Since MacDonald decided to have The Beach Girls published in paperback (unlike Please Write for Details) it was barely noticed by the critical press of the time. In fact, the only contemporary review I was able to find of the novel was by JDM stalwart Anthony Boucher in his New York Times column. He liked it, writing “Another of fiction’s observant anthropologists visits one wild party… a curious social microcosm which MacDonald analyzes with insight and affection… primarily this is a novel of character and interplay, and a good one.”

Still, MacDonald had made such a name for himself by this point in his career that he really didn’t need reviews -- good or otherwise -- to sell books. By 1988 Fawcett had printed over a million copies of The Beach Girls. But three months before the novel was even published -- in June 1959 -- MacDonald signed a long term exclusivity contract with Fawcett, agreeing to publish all his paperback originals through the publisher, and any paperback version of a hardcover through Fawcett’s reprint arm, Crest. Fawcett had already characterized the author as “the most consistent bestseller in paperback history,” and the fact that his longtime friend Knox Burger was back with the publisher probably sealed the deal. As MacDonald explained to columnist Witney Bolton in July of that year, “I set up this exclusive arrangement with Fawcett because I have become convinced that they, through packaging, promotion, distribution and a carefully planned reissue program can best serve the relationship I have tried to establish between myself as an author and the ever-increasing number of readers who buy paperback books. I feel that the man who pays 35 cents for your book is worthy of as much bitter effort as the man who pays $3.50 -- and he is much more numerous."

The Beach Girls was one of the rare John D MacDonald novels of this period to be denied publication in a popular magazine. The Crossroads before it and Slam the Big Door afterward both appeared in Cosmopolitan, but Please Write for Details didn’t and neither did Clemmie the year before. I’m guessing that these particular novels were far too frank for a newsstand publication, especially ones that enjoyed a large readership through subscription, given the pornography laws of the day. As I’ve written, The Beach Girls was far franker in the areas of sex than anything MacDonald had ever written up to that point.

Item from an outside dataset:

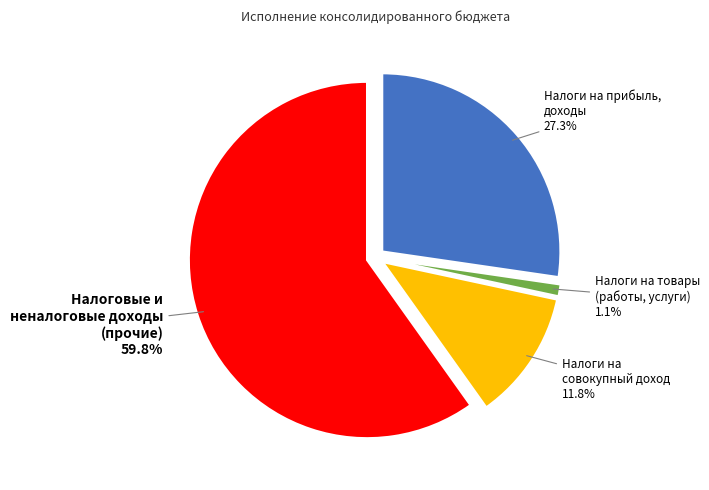

Does any single category account for the majority?

Yes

Like most of MacDonald’s standalones, the book was out of print for much of the past 25 years, but recently ebooks of nearly all of MacDonald's work have been “published” and are readily available through the normal channels. The last time I looked The Beach Girls was selling for only $4.99 on Amazon (for the Kindle). The few used copies of the various paperback editions available on Amazon are quite overpriced, and even the lower priced volumes one can find on eBay are more expensive than the average used paperback should be. Whatever way you like to read, however, I heartily recommend this book.